With Rodrigo, it’s “Brutal”-mania — not a simulation, but the real thing (to twist an old theatrical tagline).
Having established a point of commonality, we can acknowledge how hilariously opposite these two engagements were in some other pretty obvious ways. Every time McCartney hits the road nowadays, he is faced with boiling down hundreds of songs from a six-decade career into a set that will last a generous 160 minutes. The shows on Rodrigo’s first tour ever, meanwhile, will top out at 60 … and that’s with some choice padding (a couple of covers; an intermediary costume change and some band vamping) to nudge it there from the 35 it would last if she only did a straight run-through of her debut album, “Sour.” It took some of us longer to get out of the Greek’s hillside parking lots and down to Los Feliz Blvd. afterward than it did to experience her performance.
Olivia Rodrigo performs onstage during her “Sour” tour at The Greek Theatre on May 24, 2022 in Los Angeles, California.Christopher Polk for PMC
But as any punk-rock veteran can tell you — or probably anyone who caught the Beatles’ blink-and-you’ll-miss-it performances back in the day! — quick can be good, awfully good, when it’s quick and intense. You wouldn’t call all of Rodrigo’s show fast and furious, not when the pop-punky opener, “Brutal,” and closer, “Good 4 U,” served to bookend a lot of slow ballads and acoustic numbers and even a gosh-darn waltz. Nor did the grin that was plastered on her face bely a grim determination of spirit, exactly. Let’s talk about Rodrigo’s touring fashion sense, too: Plaid —it just doesn’t seem angry. Smiles aside, though, this is a crowd that isn’t just emptily mouthing the words at the top of its lungs: It’s a congregation of 90% girls — a Greek chorus — that you can feel literalizing the words, thinking back to their first heartbreak, which may have been a month ago, or aspiring toward a first one, and saying “eff you” to The Man, even if that has come in the form of a dumb boy.

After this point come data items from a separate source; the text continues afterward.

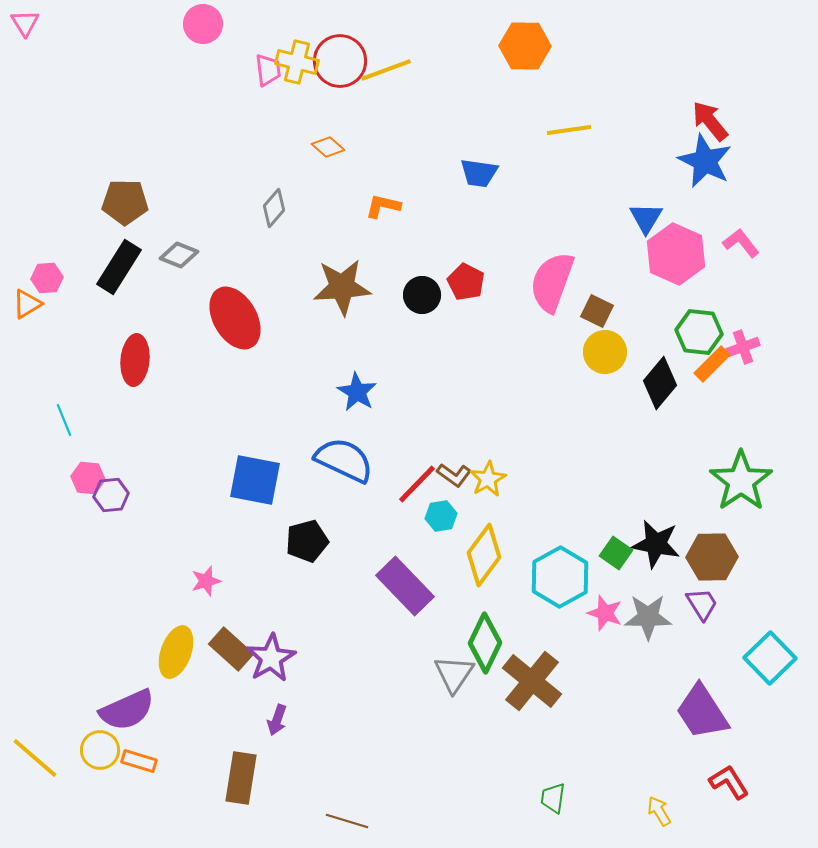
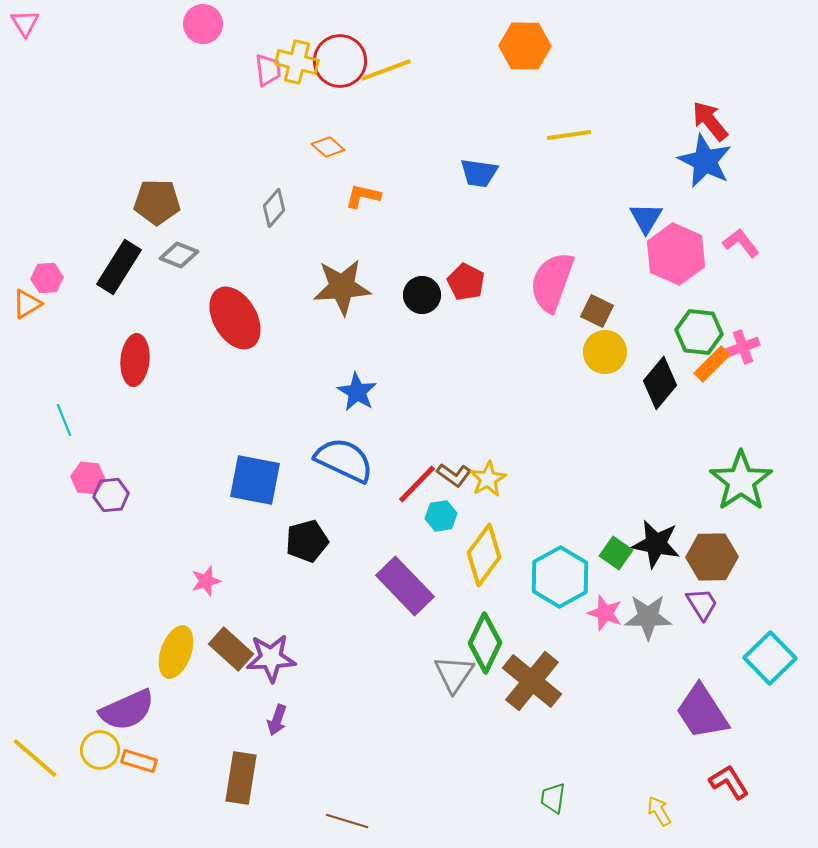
yellow line at (569, 130): moved 5 px down
brown pentagon at (125, 202): moved 32 px right
orange L-shape at (383, 206): moved 20 px left, 10 px up
purple star at (271, 658): rotated 27 degrees clockwise
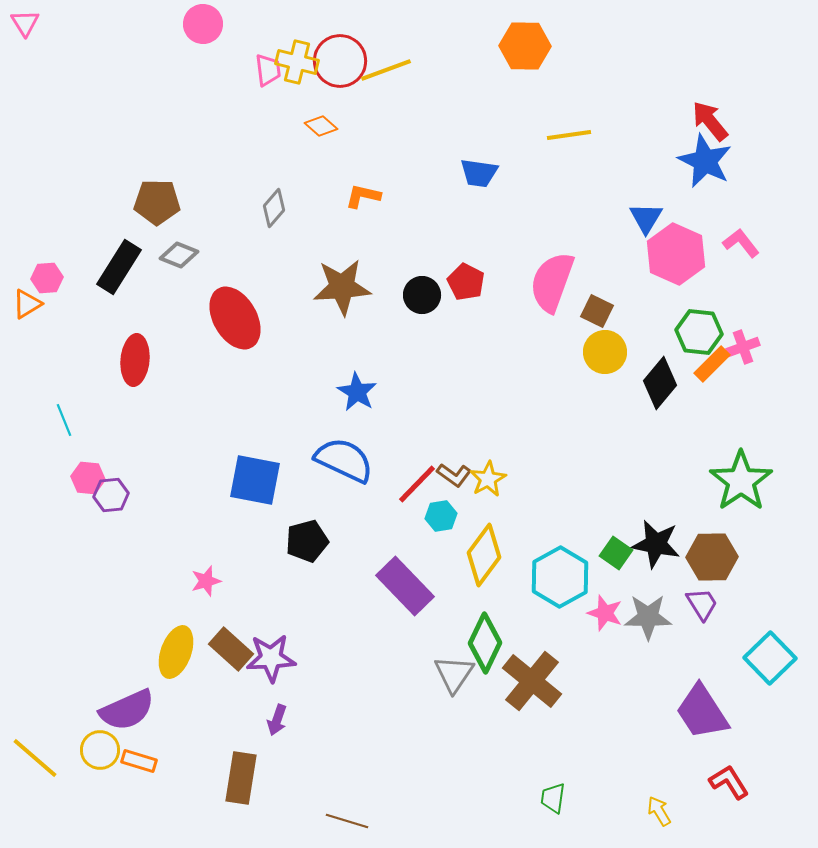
orange diamond at (328, 147): moved 7 px left, 21 px up
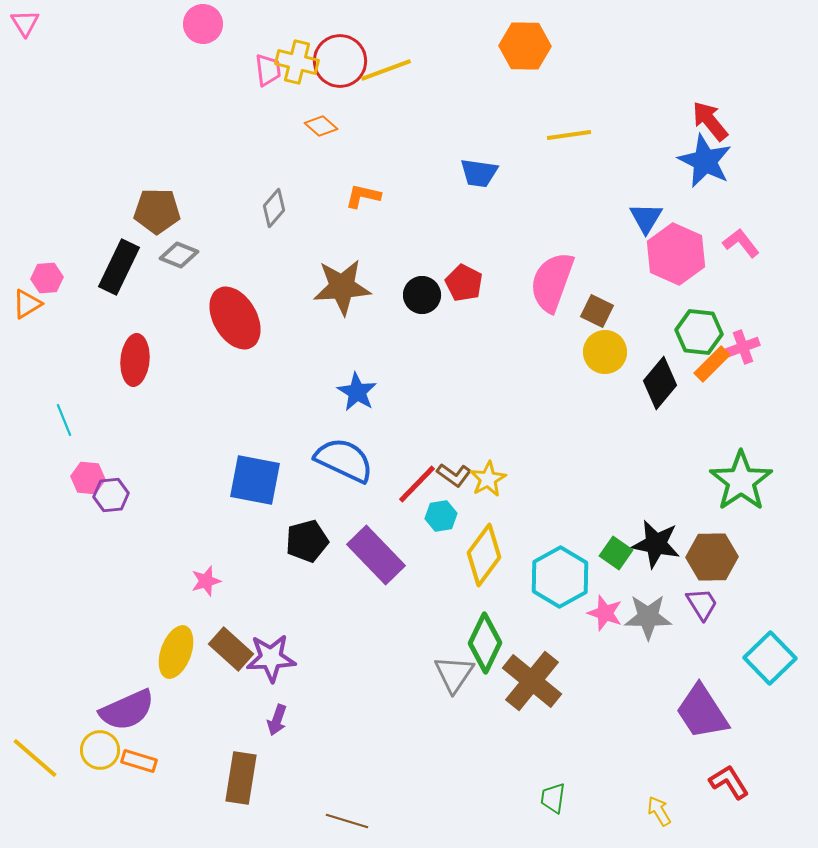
brown pentagon at (157, 202): moved 9 px down
black rectangle at (119, 267): rotated 6 degrees counterclockwise
red pentagon at (466, 282): moved 2 px left, 1 px down
purple rectangle at (405, 586): moved 29 px left, 31 px up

When you have almost 6,000 girls (and a few hundred guys, probably, sure, and pockets of sympathetic elders old enough to be their ancestors) bellowing the words to a credibly disaffected, post-Disney, teen-riot-grrl anthem like “Brutal,” how does that not warm your rock ‘n’ roll heart? But to the credit of Rodrigo’s fan base, they knew their way around an actual melody, too. The loveliest moment of Wednesday night’s show came when the star brought out “Sour’s” co-writer/producer, Dan Nigro, to perform the plaintive “Favorite Crime” with her as an acoustic two-hander. The audience got less shouty and, without losing a lot in the way of volume, followed the intricacies of the tune’s prettier turns, even in the section near the end where the rush of words quickens and Rodrigo starts singing in a sort of double-time. So give this crowd under contract, already.